MEQuest
Module 11Unit 3 of 57 min

Training & Upskilling

Digital transformation creates new skill requirements at every level of the organisation. Field operators need to use tablets and mobile apps. Engineers need to interpret dashboards and work with data scientists. Managers need to make data-driven decisions. A structured upskilling programme bridges these gaps.

Skill Categories

Digital Literacy

For everyone

  • • Using dashboards and reports
  • • Mobile apps for field data capture
  • • Basic data interpretation
  • • Cybersecurity awareness

Data Fluency

For engineers & supervisors

  • • SQL and database querying
  • • Power BI / Spotfire dashboarding
  • • Basic Python for data analysis
  • • Statistical thinking

Advanced Analytics

For specialists & data scientists

  • • Machine learning & AI
  • • Cloud platforms (Azure, AWS)
  • • MLOps and model deployment
  • • Domain-specific applications

Training Approaches

Learning-by-Doing

The most effective approach for engineers. Give them a real business problem, a dataset, and a mentor - not a 3-day classroom course. Hackathons and data challenges build skills and enthusiasm simultaneously.

Example: A "Production Optimisation Hackathon" where teams of 3-4 engineers use Python to analyse real field data and propose improvements. The winning team's idea gets implemented.

Digital Champions Network

Identify enthusiastic engineers in each team and invest heavily in their development. They become local experts who train and support their peers - far more effective than centralised training teams.

Online Learning Platforms

Self-paced courses on platforms like Coursera, Udemy, or internal LMS systems. Best for foundational knowledge that engineers can learn at their own pace.

Cross-Functional Rotations

Rotate petroleum engineers through the data science team for 3-6 months and vice versa. This builds the cross-domain expertise that is critical for successful AI projects.

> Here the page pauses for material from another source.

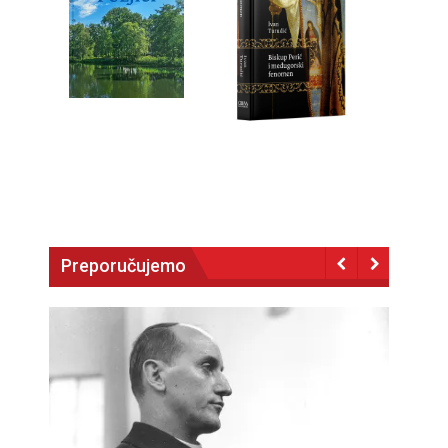
Preporučujemo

New Roles in the Digital Oilfield

Production Data Scientist

Combines petroleum engineering domain knowledge with ML/analytics skills to solve production optimisation problems.

Digital Twin Engineer

Builds and maintains digital twins by integrating simulation models, real-time data, and analytics platforms.

OT Cybersecurity Analyst

Specialises in securing industrial control systems, understanding both cybersecurity and process safety domains.

Data Engineer

Designs and maintains data pipelines, data lakes, and integration between OT and IT systems.

Invest in the T-shaped engineer
The most valuable professionals in a digital oilfield have deep expertise in one domain (petroleum engineering, data science, automation) plus broad knowledge across adjacent domains. This "T-shaped" profile enables effective collaboration across disciplines.